#### Exercise requirements:
- 1) In the miR-10a passage below, rewrite the paragraph beginning "How can the discrepancy" as a short bulleted list that keeps its main facts.
- 2) Using the miR-10a passage below, decide whether each statement agrees with it. Answer yes or no for each, and quote the words from the passage that decide it.
(a) Combining antagomiR-10a with antagomiR-125a further enhanced FoxP3 downregulation.
(b) AntagomiR-125a reduced FoxP3 expression less than antagomiR-10a did.
(c) miR-10b is suggested as possibly compensating for the absence of miR-10a.

How can the discrepancy between in vitro inhibition of miR-10a expression with antagomiRs versus genetic ablation be explained? It is possible that antagomiR-10a had off-target effects, e.g. inhibition of miR-10b and miR-125a, which has sequence homology or interaction with other targets. In fact, antagomiR-125a did reduce FoxP3 expression to some extent (although to a lesser degree than antagomiR-10a) but the combination of antagomiR-10a and antagomiR-125a did not further enhance FoxP3 downregulation (data not shown). Alternatively, miR-10b might compensate for the absence of miR-10a in miR-10a-deficient Treg, since miRNAs are often redundant
[21]. Temporally controlled conditional miR-10a ablation might reveal its function
[22]. Finally, miR-10a might be expressed and functional only in a subset of Treg as it has become clear that CD4
+CD25
+FoxP3
+ cells are heterogeneous and may be functionally diverse, depending on tissue location and activation status
[23],
[24].

#### Exercise data:

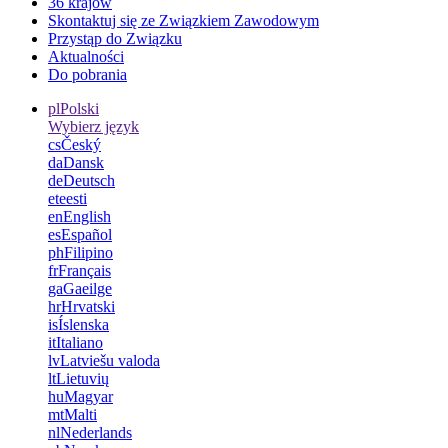
36 krajów
Skontaktuj się ze Związkiem Zawodowym
Przystąp do Związku
Aktualności
Do pobrania
pl
Polski
Wybierz język
cs
Český
da
Dansk
de
Deutsch
et
eesti
en
English
es
Español
ph
Filipino
fr
Français
ga
Gaeilge
hr
Hrvatski
is
Íslenska
it
Italiano
lv
Latviešu valoda
lt
Lietuvių
hu
Magyar
mt
Malti
nl
Nederlands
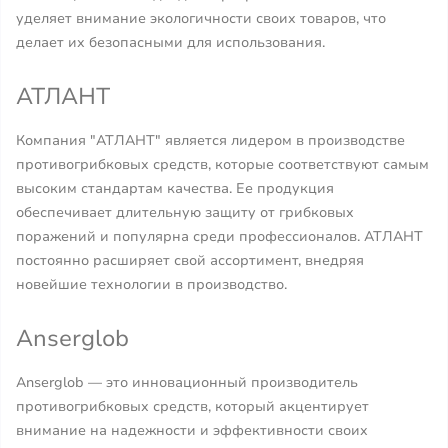
уделяет внимание экологичности своих товаров, что
делает их безопасными для использования.
АТЛАНТ
Компания "АТЛАНТ" является лидером в производстве
противогрибковых средств, которые соответствуют самым
высоким стандартам качества. Ее продукция
обеспечивает длительную защиту от грибковых
поражений и популярна среди профессионалов. АТЛАНТ
постоянно расширяет свой ассортимент, внедряя
новейшие технологии в производство.
Anserglob
Anserglob — это инновационный производитель
противогрибковых средств, который акцентирует
внимание на надежности и эффективности своих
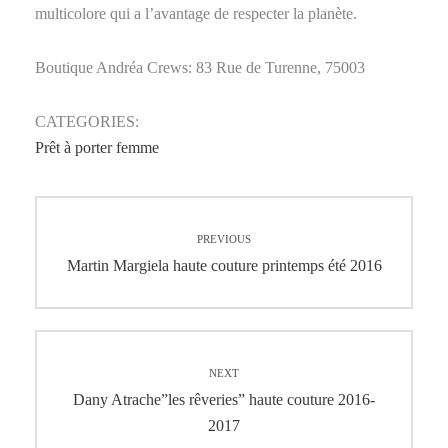
multicolore qui a l’avantage de respecter la planète.
Boutique Andréa Crews: 83 Rue de Turenne, 75003
CATEGORIES:
Prêt à porter femme
Navigation
PREVIOUS
de
Previous
Martin Margiela haute couture printemps été 2016
post:
l’article
NEXT
Next
Dany Atrache”les rêveries” haute couture 2016-
post:
2017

#### Results in order:
- 1)
- Question raised: why inhibiting miR-10a in vitro with antagomiRs gave different results from genetic ablation.
- Possible explanation 1: antagomiR-10a may have had off-target effects, such as inhibiting miR-10b and miR-125a.
  - AntagomiR-125a reduced FoxP3 expression somewhat, though less than antagomiR-10a.
  - Combining antagomiR-10a and antagomiR-125a did not further enhance FoxP3 downregulation (data not shown).
- Possible explanation 2: miR-10b may compensate for missing miR-10a in miR-10a-deficient Treg, because miRNAs are often redundant.
  - Temporally controlled conditional miR-10a ablation might reveal its function.
- Possible explanation 3: miR-10a may be expressed and functional only in a subset of Treg.
  - CD4+CD25+FoxP3+ cells are heterogeneous and may be functionally diverse, depending on tissue location and activation status.

- 2)
(a) No: "the combination of antagomiR-10a and antagomiR-125a did not further enhance FoxP3 downregulation"
(b) Yes: "although to a lesser degree than antagomiR-10a"
(c) Yes: "miR-10b might compensate for the absence of miR-10a in miR-10a-deficient Treg"